Just some thoughts to consider. Personally, I'd divorce him without further ado. You don't need to know for sure if he's cheating again - he did it 3 times before, and you are doubting him all the time, suspicious he will do it again, and he's not making much effort in MC, or to make things better between you.

Posted
also that I ended all communication w/ mm. I've been married for 13 years...my H has had four physical A's. (of course I'm still speculating about number 4 at this point) Yes I rekindled an emotional connection with someone I've loved since I was very young. I can see how that compares.

 

 

So you ONLY had an emotional affair, and nothing Physical? You made it seem that it was Physical, or I somehow misread,Anyway you'll have to forgive my misreadings, fair enough? But in any case do you think by telling him about your EA, that could/would/should be a "wake up" call to him? Lady seriously, If I were you I would've left him YEARS ago at the first sign of trouble!:eek:

  • Author
Posted
So you ONLY had an emotional affair, and nothing Physical? You made it seem that it was Physical, or I somehow misread,Anyway you'll have to forgive my misreadings, fair enough? But in any case do you think by telling him about your EA, that could/would/should be a "wake up" call to him?

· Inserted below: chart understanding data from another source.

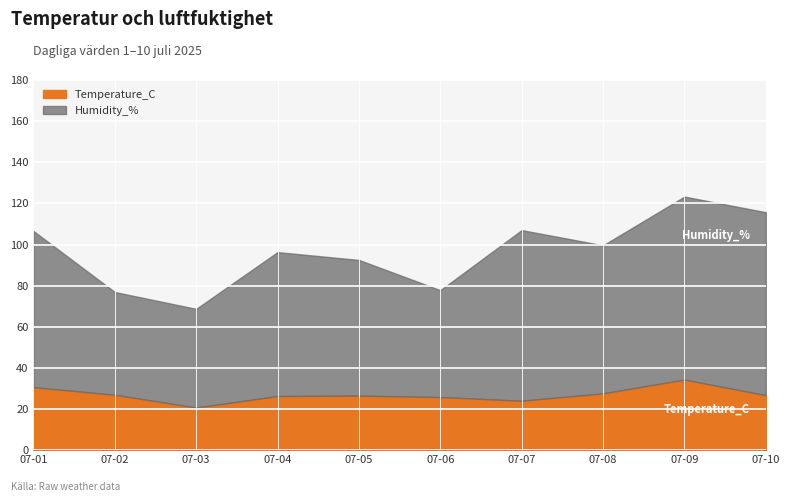

The Humidity_% series shows 43.3 at 2025-07-10. True or false?

False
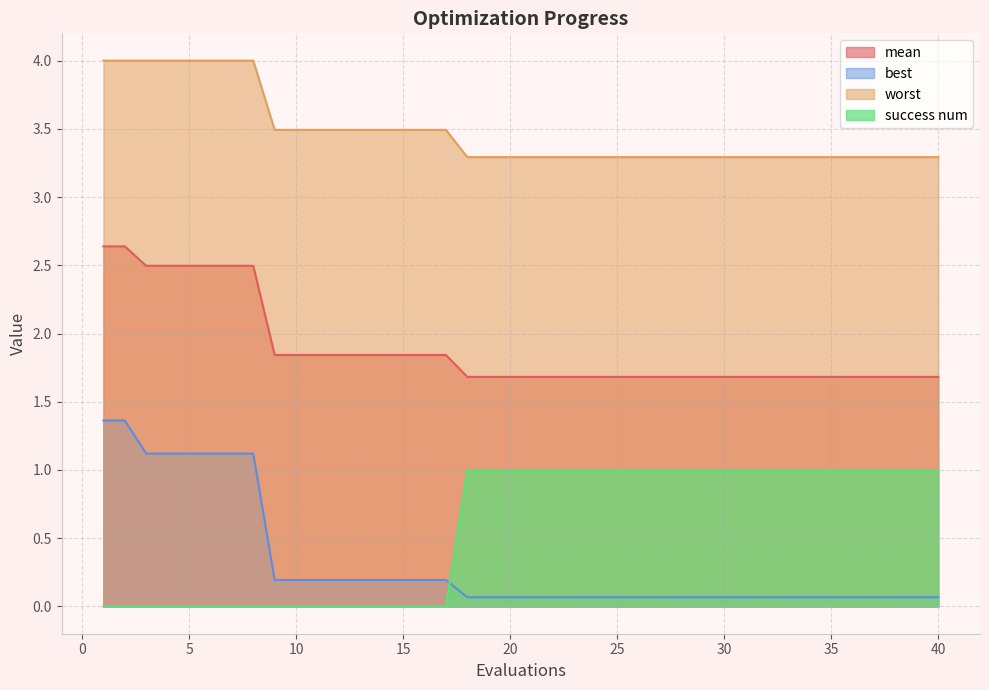

What is the value of the mean point at the 19th from the left?

1.7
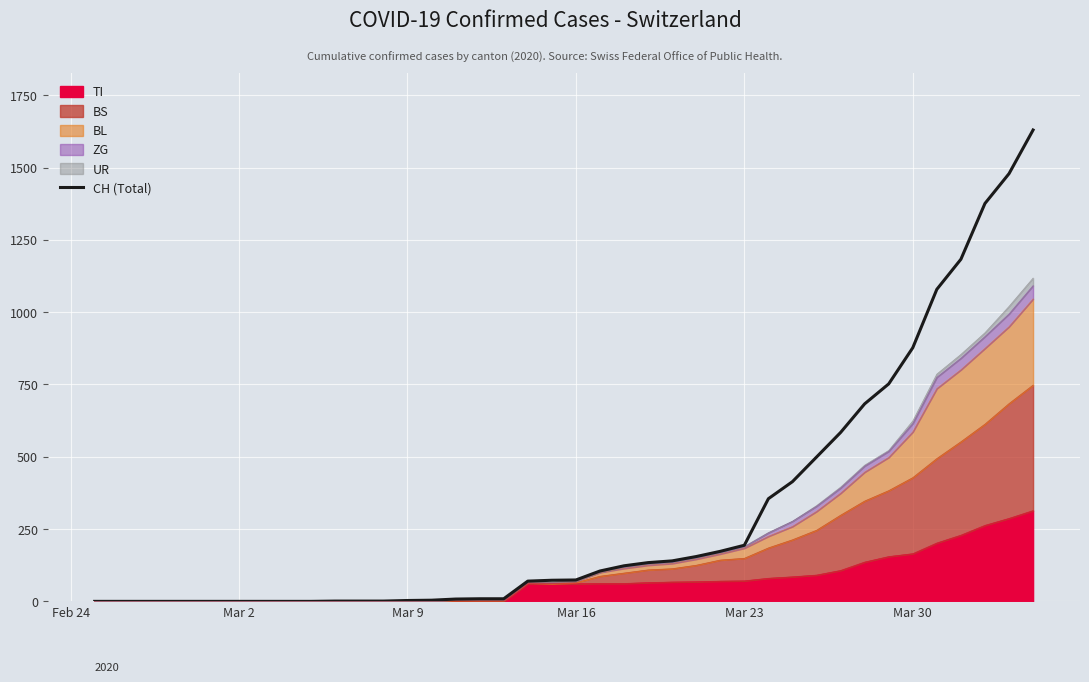

What is the difference between the maximum and minimum values?

1630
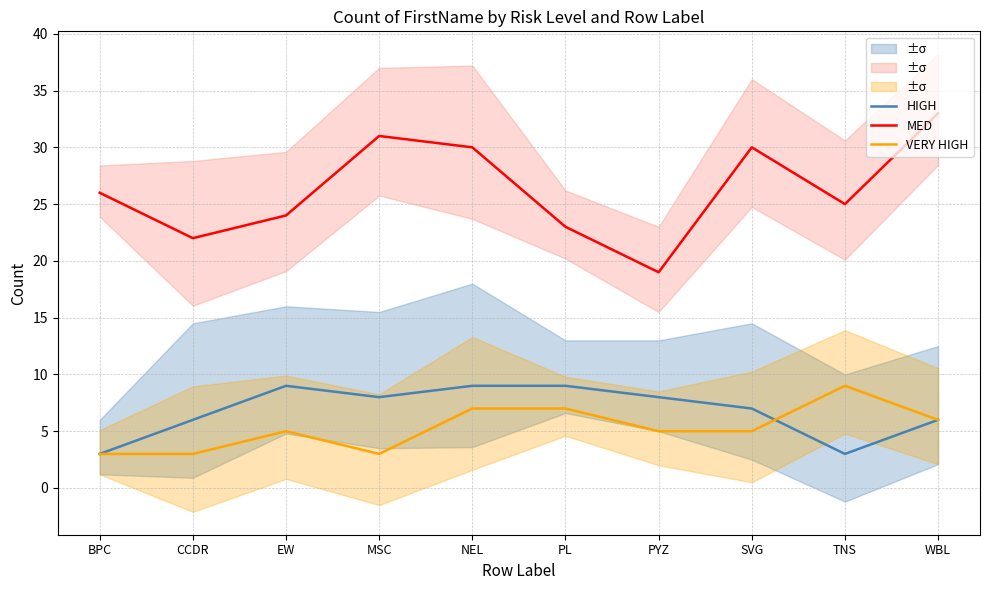

What is the difference between the maximum and minimum values in the HIGH series?

6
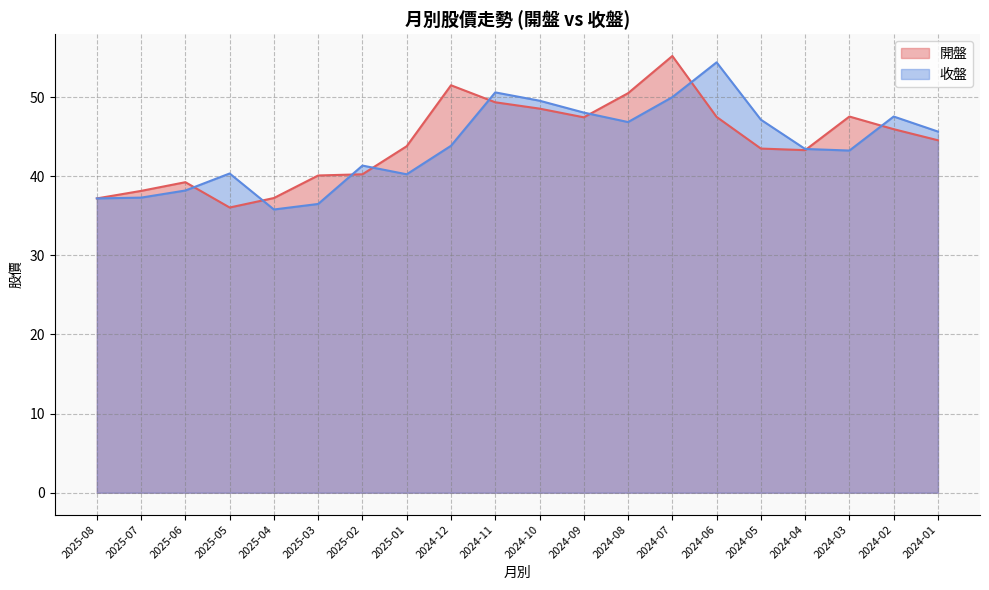

At which label does 收盤 reach its minimum?

2025-04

Lady seriously, If I were you I would've left him YEARS ago at the first sign of trouble!:eek:

 

 

I have thought about telling him but I just can't bring myself to purposely hurt him. Doesn't seem right considering how many times he's hurt me but that's how I feel.

  • Author
Posted

about the phone number. At first he seemed truly seemed to not know what I was talking about. I told him how I found the phone number and that it should still be in his pocket. He went and looked (in front of me) and it wasn't there. He asked me what it was written on and what it said. When I told him he didn't get defensive he just said that it was a co-worker who was on vacation and had asked him to check her email and voicemail for her while she was gone and that the cell number was so that he could contact her if there was anything urgent she needed to handle.

 

Fair enough. He wasn't sh*tty about it, just frustrated that I didn't ask him about it out right on the day I found it. I know I have some serious trust issues with him and I told him he hasn't done much to try to rebuild that trust. He admitted that he doesn't know WHAT to do about that. He said all he can do is be where he says he's going to be and he has been doing that for quite some time. I guess for now that's all I can expect. Truly I don't know what more I can ask for.